基於歷史資料的使用者訪問次數，每天新老使用者，日活，周活，月活的hive計算

阿新 • • 發佈：2018-11-19

最近有一個需求，統計每天的新老使用者，日活，周活，月活。
我們每天的增量資料會加入到hive歷史資料表中，包含使用者訪問網站的一些資訊，欄位有很多，包括使用者唯一標識guid。
當然了日活，周活，月活就是一個count(distinct(guid))語句，非常常用的sql。

但是這裡的問題是：

A：每天的新老使用者應該怎麼統計呢？
B：這還不簡單，判斷使用者guid是否存在與歷史庫guid中嘛？
A：歷史資料幾十個T，大概一百億行，你要每天將當日資料（2~3億行）與歷史資料幾億行進行join判斷？
B：額，這個，這個，好像不行哦！

是的，歷史資料裡面是使用者網站訪問行為，同一個使用者在同一天，不同的天都有可能出現，guid在歷史表中會有多次。
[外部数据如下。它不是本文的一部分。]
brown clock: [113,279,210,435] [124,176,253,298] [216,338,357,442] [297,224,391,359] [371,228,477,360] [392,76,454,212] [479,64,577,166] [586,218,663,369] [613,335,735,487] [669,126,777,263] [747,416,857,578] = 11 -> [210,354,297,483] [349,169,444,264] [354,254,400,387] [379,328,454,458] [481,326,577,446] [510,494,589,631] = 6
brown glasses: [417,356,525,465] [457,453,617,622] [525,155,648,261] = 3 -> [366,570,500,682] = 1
如果直接join，效能很差，實際上是做了很多不必要的工作。

解決方案：

維護一張使用者表，裡面有4列：guid, starttime, endtime, num，分別是使用者的guid，第一次訪問時間，最後一次訪問時間，訪問天數；
從某個狀態開始，歷史表中guid是唯一的；
當天資料去重後，與歷史庫join，如果guid在歷史庫出現過，則將endtime更新為當天時間，num加一；
否則，這是一個新使用者，插入歷史庫，starttime, endtime都為當天時間，num初始值為1。
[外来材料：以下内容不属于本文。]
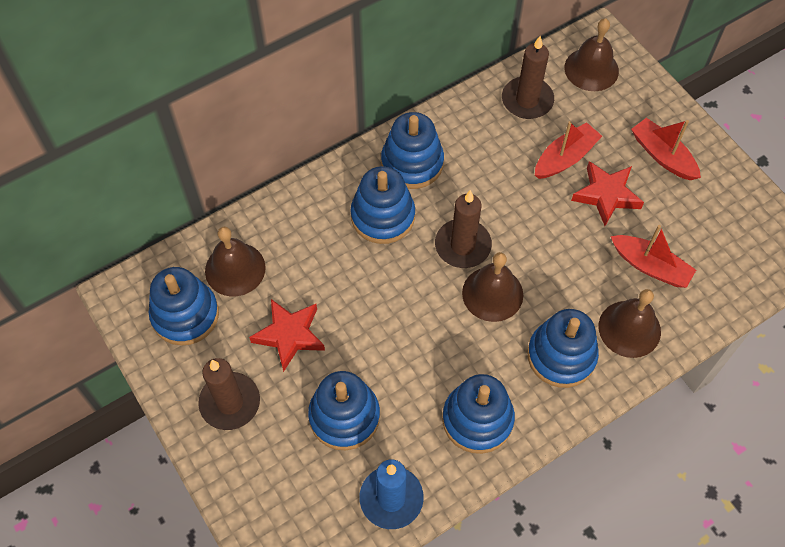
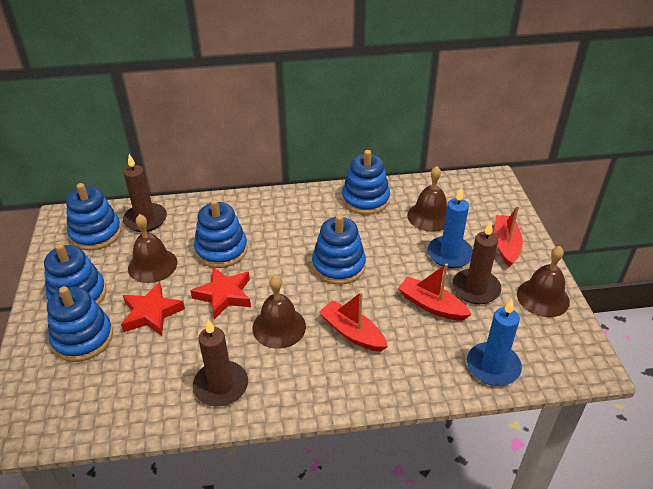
blue candle: [359,460,424,529] = 1 -> [428,187,473,268] [467,299,522,386] = 2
維護了這麼一張使用者表後，接下來就可以寫hql統計業務了，計算當天新老使用者時，只需要與這個歷史庫進行join就行了（目前為止4千萬），當日guid去重後是1千多萬，這樣就是4千萬~1千萬的join了，與開始4千萬~100億的join，效能會有巨大提升。

hive歷史表的設計與hive相關配置
可以看到這裡hive歷史表history_helper需要頻繁修改，hive表支援資料修改需要在${HIVE_HOME}/conf/hive-site.xml中新增事務支援：

<property>
    <name>hive.support.concurrency</name>
    <value>true</value>
</property>
<property>
    <name>hive.exec.dynamic.partition.mode</name 
>
    <value>nonstrict</value>
</property>
<property>
    <name>hive.txn.manager</name>
    <value>org.apache.hadoop.hive.ql.lockmgr.DbTxnManager</value>
</property>
<property>
    <name>hive.compactor.initiator.on</name>
    <value>true</value>
</property>
<property>
    <name>hive.compactor.worker.threads</name>
    <value>1</value>
</property>

為了提高查詢速度，hive歷史表與增量表這裡都分桶，hive-xite.xml配置：

<property>
    <name>hive.enforce.bucketing</name>
    <value>true</value>
</property>

為了提高reduce並行度，也設定一下：

set mapred.reduce.tasks = 50;

這個最好在hive命令列配置，表明只在當前程式使用該配置，就不要配置配置檔案了。
歷史庫建表語句：

create external table if not exists hm2.history_helper
(
  guid string,
  starttime string,
  endtime string,
  num int
)
clustered by(guid) into 50 buckets
stored as orc TBLPROPERTIES ("transactional"="true");

當天增量表，儲存去重後的guid，建表語句：

create table if not exists hm2.daily_helper
(
  guid string,
  dt string
)
clustered by(guid) into 50 buckets
stored as orc TBLPROPERTIES ("transactional"="true");

思路

由於這種需要寫成定時模式，所以這裡用python指令碼來實現，將hive查詢結果儲存到本地檔案result.txt，然後python讀取result.txt，連線資料庫，儲存當天的查詢結果。

程式碼

helper.py

#!/usr/bin/python
# -*- coding:utf-8 -*-

# hive更新歷史使用者表，日常查詢，儲存到MySQL

import sys
import datetime
import commands
import MySQLdb

# 獲取起始中間所有日期
def getDays(starttime,endtime,regx):
    datestart=datetime.datetime.strptime(starttime,regx)
    dateend=datetime.datetime.strptime(endtime,regx)
    days = []
    while datestart<=dateend:
        days.append(datestart.strftime(regx))
        datestart+=datetime.timedelta(days=1)
    return days

# 獲得指定時間的前 n 天的年、月、日,n取負數往前，否則往後
def getExacYes(day, regx, n):
    return (datetime.datetime.strptime(day,regx) + datetime.timedelta(days=n)).strftime(regx)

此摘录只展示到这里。